Occhi grandi occhi belli

Varanasi, sulle rive del Gange. Occhi grandi Occhi belli voleva vendermi a tutti i costi un’offerta di fiori e candele per il fiume sacro. Era li`che mi fissava e, piagnucolante, cercava di convincermi a comprarne una. Si spostava ad ogni mio passo e mi seguiva come la mia ombra. Ma io l’avevo già presa e l’avevo già offerta alle acque. E poi volevo che mi seguisse, che stesse ancora un po’ con me, per poterlo fotografare, per immortalare la sua bellezza e portarmela via. Lui rideva, continuava a pregarmi di prendere quel benedetto cestino e mi appiccicava addosso quello sguardo rotondo ed enorme, così profondo da annegarci dentro.

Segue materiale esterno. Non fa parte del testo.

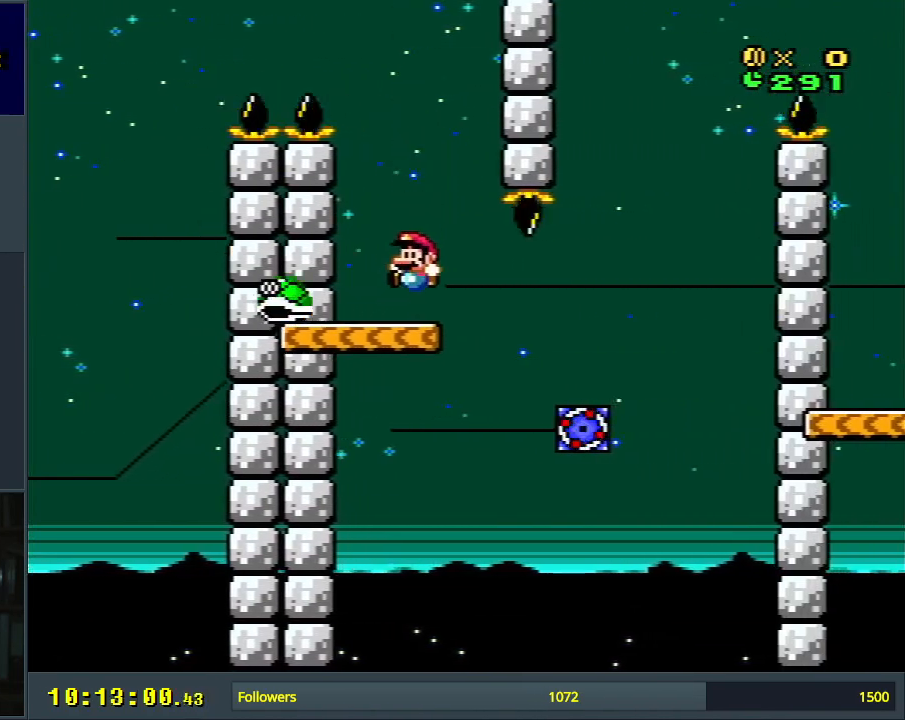
{"buttons": ["Y", "DPAD_RIGHT"], "events": [[267, "DPAD_RIGHT", "down"]]}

Stavo per cedere, quando apro la borsa per prendere i soldi e mi ricordo di avere dei biscotti al ciccolato. Gli do quelli al posto delle monete e cio` che viene dopo e` l’apoteosi della felicita`. Credo di non aver mai visto la felicita`sul volto di un bambino espressa in maniera così pura e semplice. Gli occhi si allargano, si riempiono, si illuminano come fiamma, si arricciano come stelle, le pupille si dilatano come macchie d’olio e un sorriso bianchissimo e accecante nella notte scura gli si disegna sul viso. Dopo avermi detto il più bel “Grazie” della mia vita, scappa via con il bottino e dei soldi e delle offerte non gli interessa proprio un bel niente. 
Lo fotografo mentre si gode quella dolcezza, mostrandomi tutto il suo apprezzamento e la sua gratitudine.
D’altronde avrebbe dovuto dare i soldi a suo padre, quale goduria per lui, solo carta straccia! Ma quei deliziosi biscotti col cuore morbido di cioccolato se li ricorderà tutta la vita e, chissa`, forse si ricorderà anche di me. 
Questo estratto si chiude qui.